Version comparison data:
□ □ □ □ □

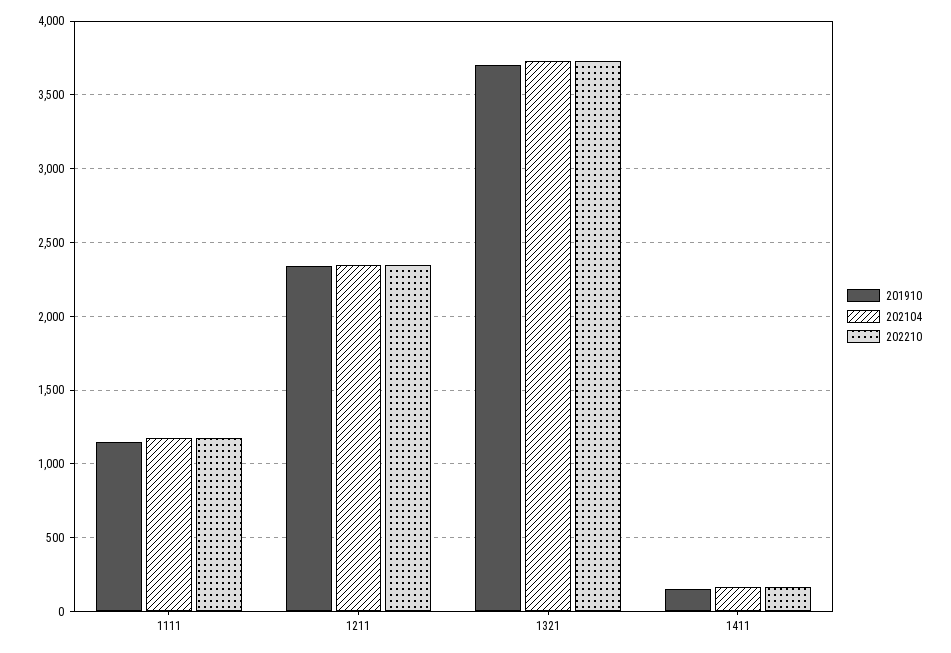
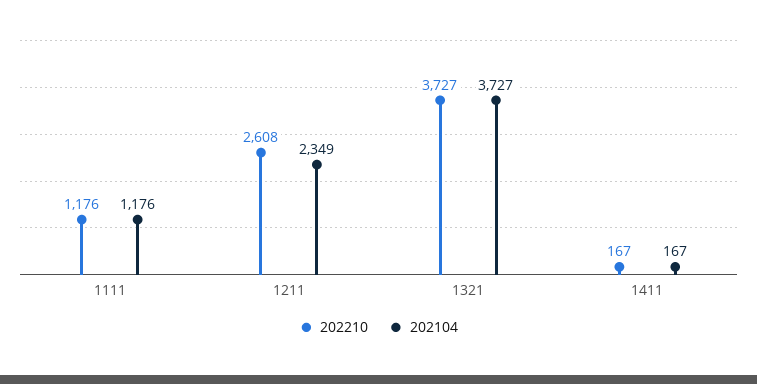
  {
-   "201910": {
-     "1111": 1150,
-     "1211": 2350,
-     "1321": 3700,
-     "1411": 150
-   },
    "202104": {
      "1111": 1176,
      "1211": 2349,
      "1321": 3727,
      "1411": 167
    },
    "202210": {
      "1111": 1176,
-     "1211": 2350,
+     "1211": 2608,
      "1321": 3727,
      "1411": 167
    }
  }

□ □ □ □ □

Task brief:
The answer should hold every entry exactly as given and no pictures at all.

Result of this exercise:
  {
-   "201910": {
-     "1111": 1150,
-     "1211": 2350,
-     "1321": 3700,
-     "1411": 150
-   },
    "202104": {
      "1111": 1176,
      "1211": 2349,
      "1321": 3727,
      "1411": 167
    },
    "202210": {
      "1111": 1176,
-     "1211": 2350,
+     "1211": 2608,
      "1321": 3727,
      "1411": 167
    }
  }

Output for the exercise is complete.